21. November 2024 Alles muss raus!

Das Herrenbergurteil und seine Folgen in Berlin

Gerade erreicht mich eine Meldung, man könnte auch sagen, ein Brandbrief aus Berlin (danke, Thomas Heyn). Die Musikschulen hier werden an die Wand gefahren. Mit voller Wucht und voller Puste. Darin heißt es:

Die Perspektiven für die Öffentlichen Musikschulen entwickeln sich im Rahmen der aktuellen Haushaltsverhandlungen in eine dramatische Richtung:

Finanzsenator Evers und der haushaltspolitische Sprecher der SPD-Fraktion Torsten Schneider haben zu unterschiedlichen Personen übereinstimmend geäußert, dass keine Etaterhöhung für die Bezirklichen Musikschulen nach dem Herrenberg-Urteil vorgesehen sind und auch keine vorgesehen werden. Aus ihrer Perspektive sind die Mehrkosten die für die Festanstellungen notwendig werden, durch eine Kürzung des Angebots zu erbringen.

Erste Hochrechnungen kommen zu dem Ergebnis, dass von den 63.000 Schülerinnen und Schülern der Bezirklichen Berliner Musikschulen dann ca. 25-30 % ihren Unterrichtsplatz verlieren würden; betroffen wären demnach 15-18.000 Schülerinnen und Schüler. Völlig ungeklärt auch die Frage, wer von den 1.800 Honorarlehrkräften weiterhin an der Musikschule (dann aber sozialversicherungspflichtig beschäftigt) arbeiten darf; eine Zitterpartie.

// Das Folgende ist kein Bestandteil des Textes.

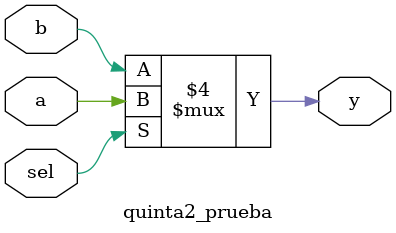
<source format=v>
module     quinta2_prueba
(
    input		a, b,
    input		sel,
    output reg		y
    // Outputs
) ;
always @(a or b or sel)
  begin //Sobra en este caso
	if (sel == 1)
		y = a;
	else
		y = b;
  end //


endmodule


</source>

Kann man so machen. Muss man sich aber nicht wundern, wenn die Betroffenen dann bald auch auf die Barrikaden gehen. Wenn das der langfristige Plan sein sollte, lässt es auch für andere Bereiche des Kunst- und Kulturlebens der Stadt Berlin nichts Gutes erhoffen. Die Politik schaut da eher zu, dass man den Ökonomie-Versagern bei VW zur Seite steht. Und dabei geht es nicht mal um den Weltmarkt und verpasste Chancen in Sachen Musikschule.

Zum Thema Herrenberg in Sachen Hochschulen hat in der November-Ausgabe der nmz Juan Martin Koch sowohl das Editorial geschrieben als auch einen Hintergrundbericht dazu. Wann sind Lehrbeauftragte an Musikhochschulen tatsächlich nach den Einschätzungen der Deutschen Rentenversicherung selbständig tätig. Ich denke: Es kommt auf den Einzelfall an. Momentan wird die Sache sowohl im Hinblick auf Musikschullehrkräfte wie auch bei anderen Minimalanstellungen nicht wirklich korrekt behandelt. Die Frage wäre vielleicht: Ob nicht sogar ein Gang nach Karlsruhe probiert werden sollte, weil durch diese pauschalen Einschätzungen Grundrechte verletzt werden und zwar schon elementar!

Traut sich das wer zu? Wer könnte das machen?

Es hat ja immer seine mindestens zwei Seiten. Für die einen ist eine schöne Aussicht, eine Tätigkeit, die ohnehin nur der Form nach “frei” war, um eben für den Arbeitsgebenden Geld zu sparen, in eine reguläre Tätigkeit zu überführen. Für andere heißt es aber dann, Zwang in einer Arbeitssituation, für die eine Festanstellung Nachteile mit sich bringt, weil sie ggf. dann aus vielen kleinen Festanstellungen bestehen würde, mit einigen Lohnsteuerkarten etc. weil man breit gestreut seine Lehre betreibt. Das kann nicht im Sinne des GG sein, wenn es §12 heißt:

(1) Alle Deutschen haben das Recht, Beruf, Arbeitsplatz und Ausbildungsstätte frei zu wählen. Die Berufsausübung kann durch Gesetz oder auf Grund eines Gesetzes geregelt werden.
(2) Niemand darf zu einer bestimmten Arbeit gezwungen werden, außer im Rahmen einer herkömmlichen allgemeinen, für alle gleichen öffentlichen Dienstleistungspflicht.